### The problem
Let the output be exactly the lines from the one containing "Система стабилизации" through the end of the records below, both included.

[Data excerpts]
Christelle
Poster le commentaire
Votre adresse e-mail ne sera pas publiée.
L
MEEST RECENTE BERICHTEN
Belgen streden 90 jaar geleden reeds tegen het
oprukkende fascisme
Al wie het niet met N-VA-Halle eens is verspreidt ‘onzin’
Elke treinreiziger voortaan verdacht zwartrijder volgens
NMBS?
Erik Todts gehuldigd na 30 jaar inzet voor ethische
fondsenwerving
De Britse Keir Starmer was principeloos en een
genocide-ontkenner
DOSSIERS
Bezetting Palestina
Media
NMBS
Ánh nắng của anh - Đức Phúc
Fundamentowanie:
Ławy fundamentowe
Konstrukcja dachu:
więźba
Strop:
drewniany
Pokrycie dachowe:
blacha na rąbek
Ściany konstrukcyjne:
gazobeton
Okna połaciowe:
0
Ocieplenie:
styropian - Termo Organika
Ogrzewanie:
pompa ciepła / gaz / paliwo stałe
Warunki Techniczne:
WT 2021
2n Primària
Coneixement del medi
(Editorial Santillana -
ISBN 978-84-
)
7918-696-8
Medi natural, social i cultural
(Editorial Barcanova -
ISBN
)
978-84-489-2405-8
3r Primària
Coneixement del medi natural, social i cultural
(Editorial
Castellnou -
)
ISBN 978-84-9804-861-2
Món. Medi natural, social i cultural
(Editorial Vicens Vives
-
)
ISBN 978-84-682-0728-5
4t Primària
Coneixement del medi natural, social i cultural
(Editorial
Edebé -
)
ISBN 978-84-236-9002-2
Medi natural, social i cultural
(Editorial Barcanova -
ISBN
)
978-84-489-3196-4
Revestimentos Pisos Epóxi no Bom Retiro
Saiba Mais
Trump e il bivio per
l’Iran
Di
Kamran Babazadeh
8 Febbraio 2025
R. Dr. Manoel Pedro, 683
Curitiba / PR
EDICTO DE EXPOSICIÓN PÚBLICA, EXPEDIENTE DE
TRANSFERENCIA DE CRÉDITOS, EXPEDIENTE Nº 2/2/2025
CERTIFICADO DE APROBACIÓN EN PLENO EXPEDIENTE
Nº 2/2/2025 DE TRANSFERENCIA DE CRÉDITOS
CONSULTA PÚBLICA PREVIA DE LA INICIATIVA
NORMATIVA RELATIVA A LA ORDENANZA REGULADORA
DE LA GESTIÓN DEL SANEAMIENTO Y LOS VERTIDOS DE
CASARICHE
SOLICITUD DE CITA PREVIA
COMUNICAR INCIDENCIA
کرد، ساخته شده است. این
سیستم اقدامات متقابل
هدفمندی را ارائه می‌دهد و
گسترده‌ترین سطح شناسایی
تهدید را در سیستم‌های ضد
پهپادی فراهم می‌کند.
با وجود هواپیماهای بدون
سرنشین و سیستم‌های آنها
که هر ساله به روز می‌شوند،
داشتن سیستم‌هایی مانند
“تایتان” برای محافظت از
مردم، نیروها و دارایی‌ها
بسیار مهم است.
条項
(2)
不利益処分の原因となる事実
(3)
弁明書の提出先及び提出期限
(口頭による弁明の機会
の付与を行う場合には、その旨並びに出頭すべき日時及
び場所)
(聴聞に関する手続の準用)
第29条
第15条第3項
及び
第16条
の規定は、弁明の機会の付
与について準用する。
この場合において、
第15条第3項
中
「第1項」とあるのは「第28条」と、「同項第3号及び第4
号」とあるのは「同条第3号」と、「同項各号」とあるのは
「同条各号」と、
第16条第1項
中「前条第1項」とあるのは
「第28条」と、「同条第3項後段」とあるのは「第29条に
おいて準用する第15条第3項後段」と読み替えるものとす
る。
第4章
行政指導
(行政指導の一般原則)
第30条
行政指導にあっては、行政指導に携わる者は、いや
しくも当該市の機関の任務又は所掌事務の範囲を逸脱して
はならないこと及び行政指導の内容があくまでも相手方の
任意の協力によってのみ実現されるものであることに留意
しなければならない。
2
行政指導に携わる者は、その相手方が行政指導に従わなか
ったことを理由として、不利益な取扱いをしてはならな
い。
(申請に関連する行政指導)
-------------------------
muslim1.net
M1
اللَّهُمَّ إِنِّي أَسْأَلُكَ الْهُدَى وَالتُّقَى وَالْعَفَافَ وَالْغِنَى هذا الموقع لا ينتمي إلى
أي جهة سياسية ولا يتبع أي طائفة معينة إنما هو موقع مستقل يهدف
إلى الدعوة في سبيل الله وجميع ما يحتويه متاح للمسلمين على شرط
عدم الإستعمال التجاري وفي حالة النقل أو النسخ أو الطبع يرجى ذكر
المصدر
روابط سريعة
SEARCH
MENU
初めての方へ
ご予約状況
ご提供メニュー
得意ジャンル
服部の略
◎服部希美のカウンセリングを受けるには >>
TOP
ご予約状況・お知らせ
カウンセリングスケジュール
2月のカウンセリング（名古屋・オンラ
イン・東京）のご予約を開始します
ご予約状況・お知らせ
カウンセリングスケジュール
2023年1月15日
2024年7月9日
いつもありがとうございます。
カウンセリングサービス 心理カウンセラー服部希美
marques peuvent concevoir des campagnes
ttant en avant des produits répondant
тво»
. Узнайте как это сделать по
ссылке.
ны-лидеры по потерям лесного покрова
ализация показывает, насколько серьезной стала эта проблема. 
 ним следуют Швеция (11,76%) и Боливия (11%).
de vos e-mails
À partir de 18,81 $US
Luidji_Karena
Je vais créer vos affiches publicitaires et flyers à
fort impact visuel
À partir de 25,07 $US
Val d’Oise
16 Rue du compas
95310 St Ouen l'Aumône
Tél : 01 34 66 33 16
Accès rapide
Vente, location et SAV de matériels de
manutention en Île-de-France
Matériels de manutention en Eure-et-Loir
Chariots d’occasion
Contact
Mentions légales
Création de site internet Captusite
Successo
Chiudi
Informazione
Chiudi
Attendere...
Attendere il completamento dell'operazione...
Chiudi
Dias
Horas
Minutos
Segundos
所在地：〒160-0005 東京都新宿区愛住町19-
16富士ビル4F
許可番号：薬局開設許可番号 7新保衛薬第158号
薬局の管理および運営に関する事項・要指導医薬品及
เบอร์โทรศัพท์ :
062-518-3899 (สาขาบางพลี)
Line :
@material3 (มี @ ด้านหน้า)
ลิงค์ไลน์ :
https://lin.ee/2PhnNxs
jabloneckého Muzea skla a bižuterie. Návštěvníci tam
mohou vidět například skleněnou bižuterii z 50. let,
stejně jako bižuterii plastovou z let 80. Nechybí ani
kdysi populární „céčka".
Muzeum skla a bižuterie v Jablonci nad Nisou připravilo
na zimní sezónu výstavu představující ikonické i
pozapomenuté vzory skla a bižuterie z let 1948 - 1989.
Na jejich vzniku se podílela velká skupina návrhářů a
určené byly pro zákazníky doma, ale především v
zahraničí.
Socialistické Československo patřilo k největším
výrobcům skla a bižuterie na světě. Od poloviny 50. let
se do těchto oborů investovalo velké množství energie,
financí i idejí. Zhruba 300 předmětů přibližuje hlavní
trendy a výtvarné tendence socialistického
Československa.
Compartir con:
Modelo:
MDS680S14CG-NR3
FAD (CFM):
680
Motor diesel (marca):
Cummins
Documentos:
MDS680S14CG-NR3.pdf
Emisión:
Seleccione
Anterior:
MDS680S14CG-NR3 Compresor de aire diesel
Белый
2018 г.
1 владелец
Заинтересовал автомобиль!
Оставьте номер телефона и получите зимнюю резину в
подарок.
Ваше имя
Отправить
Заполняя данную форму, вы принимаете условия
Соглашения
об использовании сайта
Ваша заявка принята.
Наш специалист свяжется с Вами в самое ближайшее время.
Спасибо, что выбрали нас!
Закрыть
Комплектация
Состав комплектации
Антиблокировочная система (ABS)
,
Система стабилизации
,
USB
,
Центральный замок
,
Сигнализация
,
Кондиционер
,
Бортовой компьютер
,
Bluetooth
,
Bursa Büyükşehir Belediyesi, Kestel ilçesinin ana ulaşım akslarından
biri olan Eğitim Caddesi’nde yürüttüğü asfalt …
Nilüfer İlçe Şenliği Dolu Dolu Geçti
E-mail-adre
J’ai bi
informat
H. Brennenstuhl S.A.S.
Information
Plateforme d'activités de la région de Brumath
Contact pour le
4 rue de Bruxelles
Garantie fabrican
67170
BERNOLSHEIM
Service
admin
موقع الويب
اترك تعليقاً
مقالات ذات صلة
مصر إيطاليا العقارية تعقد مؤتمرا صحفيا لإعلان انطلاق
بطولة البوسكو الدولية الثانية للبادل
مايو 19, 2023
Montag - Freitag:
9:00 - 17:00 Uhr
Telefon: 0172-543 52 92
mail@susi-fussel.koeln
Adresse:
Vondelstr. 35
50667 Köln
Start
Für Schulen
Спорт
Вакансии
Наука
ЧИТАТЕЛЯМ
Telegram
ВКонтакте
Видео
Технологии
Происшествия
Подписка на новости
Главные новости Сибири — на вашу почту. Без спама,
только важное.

### Finished exercise
Система стабилизации
,
USB
,
Центральный замок
,
Сигнализация
,
Кондиционер
,
Бортовой компьютер
,
Bluetooth
,
Bursa Büyükşehir Belediyesi, Kestel ilçesinin ana ulaşım akslarından
biri olan Eğitim Caddesi’nde yürüttüğü asfalt …
Nilüfer İlçe Şenliği Dolu Dolu Geçti
E-mail-adre
J’ai bi
informat
H. Brennenstuhl S.A.S.
Information
Plateforme d'activités de la région de Brumath
Contact pour le
4 rue de Bruxelles
Garantie fabrican
67170
BERNOLSHEIM
Service
admin
موقع الويب
اترك تعليقاً
مقالات ذات صلة
مصر إيطاليا العقارية تعقد مؤتمرا صحفيا لإعلان انطلاق
بطولة البوسكو الدولية الثانية للبادل
مايو 19, 2023
Montag - Freitag:
9:00 - 17:00 Uhr
Telefon: 0172-543 52 92
mail@susi-fussel.koeln
Adresse:
Vondelstr. 35
50667 Köln
Start
Für Schulen
Спорт
Вакансии
Наука
ЧИТАТЕЛЯМ
Telegram
ВКонтакте
Видео
Технологии
Происшествия
Подписка на новости
Главные новости Сибири — на вашу почту. Без спама,
только важное.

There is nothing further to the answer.